Äffische Grazie: Ernst Moritz Geygers „Dornauszieher“, mit dem Sockel 25 Zentimeter hohe Bronze aus dem Jahr 1891
Äffische Grazie:
Ernst Moritz Geygers „Dornauszieher“
mit dem Sockel 25 Zentimeter hohe Bronze aus dem Jahr 1891

Die heimische Tierwelt erfüllt an­ge­stammte Aufgaben: Louis Tuaillons Bronze „Gesatteltes Pferd“ (14 000 Euro) wartet auf den Reiter; Ludwig von Hofmann lässt einen Rappen einen nackten Jüngling über arkadische Fels­ufer tragen (36 000 Euro). Hunde, die treuen Freunde, dienen im Jugendstil eleganten Frau­en zur Zier, wenn sie nicht, wie Marcello Dudovichs „French Bully“, verwöhnt auf dem Kissen lümmeln (14 000 Euro). Von Wilhelm Kuhnert, der auch „Brehms Tierleben“ mit illustrier­te, sind schöne Blei­stift­zeich­nungen zu haben (von 3400 Euro an). Karikaturis­ten geben den Viechern gern menschli­che Züge, so die „Sim­pli­cissimus“-Mit­arbeiter Olaf Gul­brans­son und Hein­rich Kley, letzterer ein Hauskünstler bei Alexander Kunkel, der seine Dissertati­on über den Künstler verfasste.

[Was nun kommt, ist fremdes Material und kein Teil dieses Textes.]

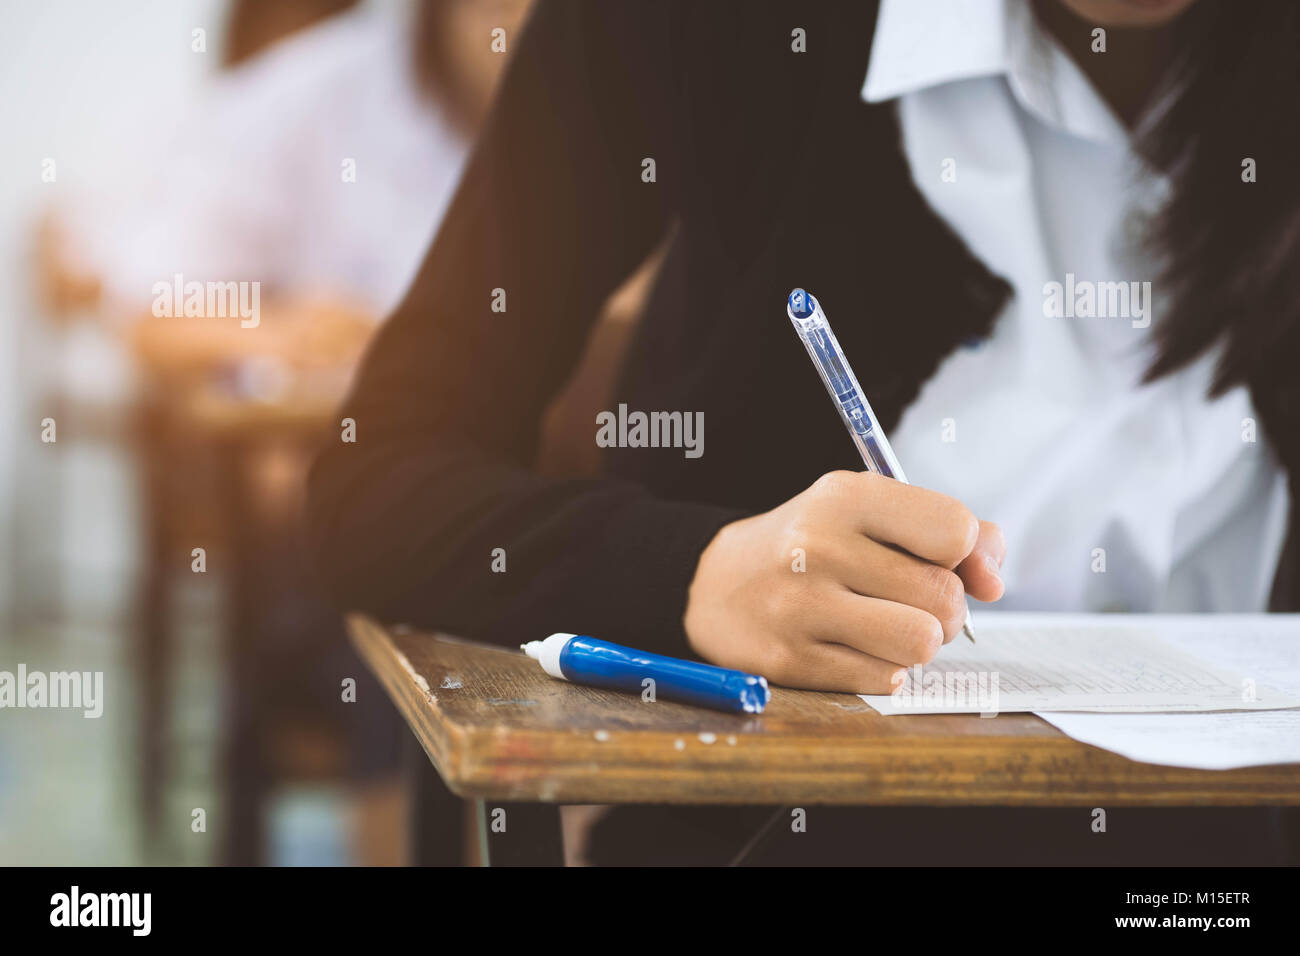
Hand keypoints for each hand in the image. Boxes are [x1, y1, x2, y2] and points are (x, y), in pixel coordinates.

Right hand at [683, 470, 1004, 693]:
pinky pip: (884, 680)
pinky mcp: (790, 660)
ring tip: (889, 627)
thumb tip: (993, 580)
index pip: (955, 530)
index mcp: (844, 497)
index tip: (948, 561)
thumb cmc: (812, 546)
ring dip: (917, 643)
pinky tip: (853, 647)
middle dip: (945, 608)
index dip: (967, 554)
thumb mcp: (868, 512)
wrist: (715, 584)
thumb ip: (945, 532)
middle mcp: (818, 546)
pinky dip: (883, 669)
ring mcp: (800, 606)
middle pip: (943, 596)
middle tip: (912, 601)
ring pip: (920, 643)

Weil Walt Disney Kleys Zeich­nun­gen bewunderte und als In­spi­rationsquelle benutzte, sind seine Arbeiten vor allem in Amerika ge­sucht. Auch jetzt erwarb ein Disney-Mann die Folge „Eis­walzer“, den eine nackte Eisprinzessin mit einem Kro­kodil tanzt. Bei Kley kann der Mensch zur Bestie werden: Zum „Warmen Abendbrot“ beißt ein Riesenkerl gie­rig einer Kuh in den Rücken; die Fe­der­zeichnung kostet 5500 Euro. (Bis 14. Mai.)